Wednesday, April 4, 2018

How to setup AWS Application Load Balancer for Couchbase

Introduction

You might be wondering why we really need a load balancer for Couchbase. Well, that is a reasonable question to ask and I thought of clarifying this matter before we move further into the topic.
The objective here is NOT to use a load balancer to perform its noble task which is to distribute application traffic. The load balancer uses here as a tool to help manage connection string of the Couchbase. At the end of this article you will understand how to manage the Couchbase connection string in fully automated fashion.

How client applications work with Couchbase

Let's go through a brief description on how client applications work with Couchbase server.

Any application that connects to Couchbase has a connection string which consists of one or more cluster nodes. Since Couchbase is a distributed database, a typical production deployment of Couchbase has multiple nodes in a cluster. As a result you need to provide one or more such cluster node IP addresses or host names to the connection string.
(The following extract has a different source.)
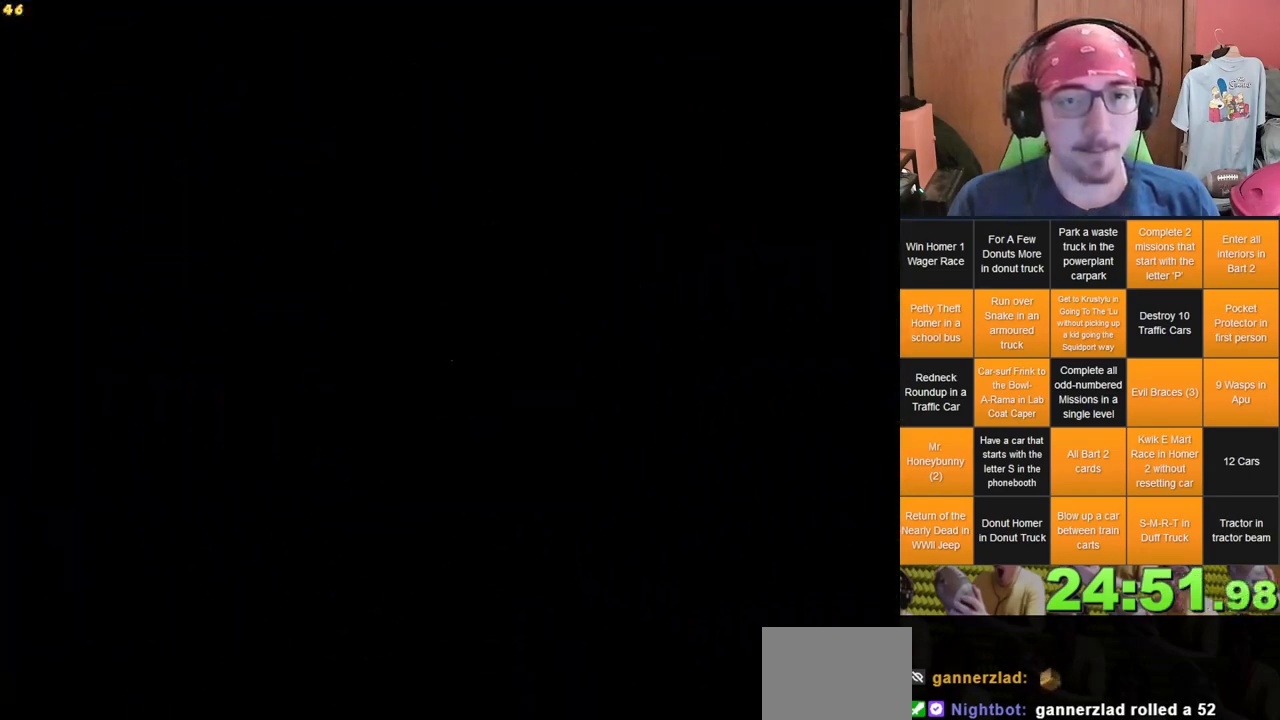
{"dt_ms": 500, "buttons": [], "left_stick": "right", "right_stick": "down", "events": [[33, "right_stick", "down"], [400, "left_stick", "right"]]}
It is not required to provide all the cluster nodes to the connection string, however it is often best practice to specify at least two host names because if the application could not connect to one, then it will try the next node.

After establishing the connection to Couchbase, the smart client receives a cluster map from the Couchbase. In nutshell, cluster map has the information about Couchbase nodes, data distribution of vBuckets, etc. From that point, smart client knows where to read/write data precisely. This process is called client bootstrap.

However, overtime, Couchbase cluster may shrinks or grows depending on the application load. If that happens, the cluster nodes will be changed. So then what will happen to the connection string you created at initial cluster setup? Those information is not fully accurate now? Of course you could update the connection string manually but in automated environment any manual work would be considered a cheap thing.

To resolve this or let the client application knows the latest cluster nodes with no human intervention, you could use AWS application load balancer.

Typical role of application load balancer

AWS Application Load Balancer-ALB, is one of the new services of their service arsenal. Load balancer typically used as a single point of contact for clients and it distributes incoming application traffic across multiple targets, such as EC2 instances. Well, as we know how applications connecting to Couchbase cluster, we understand the typical use of the load balancer will not exactly fits in this context to distribute the database traffic because to distribute the database traffic, the load balancer knows nothing about the Couchbase.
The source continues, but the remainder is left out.